** ACTION ITEM **
Please repeat each of the records that follow, exactly as written.

** RECORDS FOR THE TASK **
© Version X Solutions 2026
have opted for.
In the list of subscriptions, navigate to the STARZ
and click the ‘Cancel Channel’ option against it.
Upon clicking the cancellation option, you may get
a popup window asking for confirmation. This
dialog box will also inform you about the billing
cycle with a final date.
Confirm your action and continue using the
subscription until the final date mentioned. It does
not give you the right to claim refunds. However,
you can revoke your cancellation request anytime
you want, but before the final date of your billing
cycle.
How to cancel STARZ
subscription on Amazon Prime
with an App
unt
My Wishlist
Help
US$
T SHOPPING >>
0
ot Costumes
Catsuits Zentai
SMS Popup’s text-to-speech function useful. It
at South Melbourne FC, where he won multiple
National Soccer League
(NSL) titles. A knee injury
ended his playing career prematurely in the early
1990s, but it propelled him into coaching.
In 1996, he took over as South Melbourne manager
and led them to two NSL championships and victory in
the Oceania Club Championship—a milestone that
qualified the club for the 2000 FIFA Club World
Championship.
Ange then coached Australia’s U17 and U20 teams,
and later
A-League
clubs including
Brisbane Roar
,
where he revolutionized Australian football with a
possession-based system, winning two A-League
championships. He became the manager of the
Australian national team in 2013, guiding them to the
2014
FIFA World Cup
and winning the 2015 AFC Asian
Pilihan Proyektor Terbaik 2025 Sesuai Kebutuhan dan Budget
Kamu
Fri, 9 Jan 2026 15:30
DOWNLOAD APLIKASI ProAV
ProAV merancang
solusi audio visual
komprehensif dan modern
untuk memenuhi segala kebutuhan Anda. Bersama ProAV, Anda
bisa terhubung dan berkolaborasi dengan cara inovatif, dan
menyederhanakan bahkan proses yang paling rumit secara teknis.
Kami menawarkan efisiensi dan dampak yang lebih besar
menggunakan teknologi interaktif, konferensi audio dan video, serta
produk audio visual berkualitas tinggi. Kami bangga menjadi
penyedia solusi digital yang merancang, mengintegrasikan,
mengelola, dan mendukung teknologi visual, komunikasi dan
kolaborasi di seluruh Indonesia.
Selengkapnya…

** EXERCISE ANSWER **
© Version X Solutions 2026
have opted for.
In the list of subscriptions, navigate to the STARZ
and click the ‘Cancel Channel’ option against it.
Upon clicking the cancellation option, you may get
a popup window asking for confirmation. This
dialog box will also inform you about the billing
cycle with a final date.
Confirm your action and continue using the
subscription until the final date mentioned. It does
not give you the right to claim refunds. However,
you can revoke your cancellation request anytime
you want, but before the final date of your billing
cycle.
How to cancel STARZ
subscription on Amazon Prime
with an App
unt
My Wishlist
Help
US$
T SHOPPING >>
0
ot Costumes
Catsuits Zentai
SMS Popup’s text-to-speech function useful. It
at South Melbourne FC, where he won multiple
National Soccer League
(NSL) titles. A knee injury
ended his playing career prematurely in the early
1990s, but it propelled him into coaching.
In 1996, he took over as South Melbourne manager
and led them to two NSL championships and victory in
the Oceania Club Championship—a milestone that
qualified the club for the 2000 FIFA Club World
Championship.
Ange then coached Australia’s U17 and U20 teams,
and later
A-League
clubs including
Brisbane Roar
,
where he revolutionized Australian football with a
possession-based system, winning two A-League
championships. He became the manager of the
Australian national team in 2013, guiding them to the
2014
FIFA World Cup
and winning the 2015 AFC Asian
Pilihan Proyektor Terbaik 2025 Sesuai Kebutuhan dan Budget
Kamu
Fri, 9 Jan 2026 15:30
DOWNLOAD APLIKASI ProAV
ProAV merancang
solusi audio visual
komprehensif dan modern
untuk memenuhi segala kebutuhan Anda. Bersama ProAV, Anda
bisa terhubung dan berkolaborasi dengan cara inovatif, dan
menyederhanakan bahkan proses yang paling rumit secara teknis.
Kami menawarkan efisiensi dan dampak yang lebih besar
menggunakan teknologi interaktif, konferensi audio dan video, serta
produk audio visual berkualitas tinggi. Kami bangga menjadi
penyedia solusi digital yang merancang, mengintegrasikan,
mengelola, dan mendukung teknologi visual, komunikasi dan
kolaborasi di seluruh Indonesia.
Selengkapnya…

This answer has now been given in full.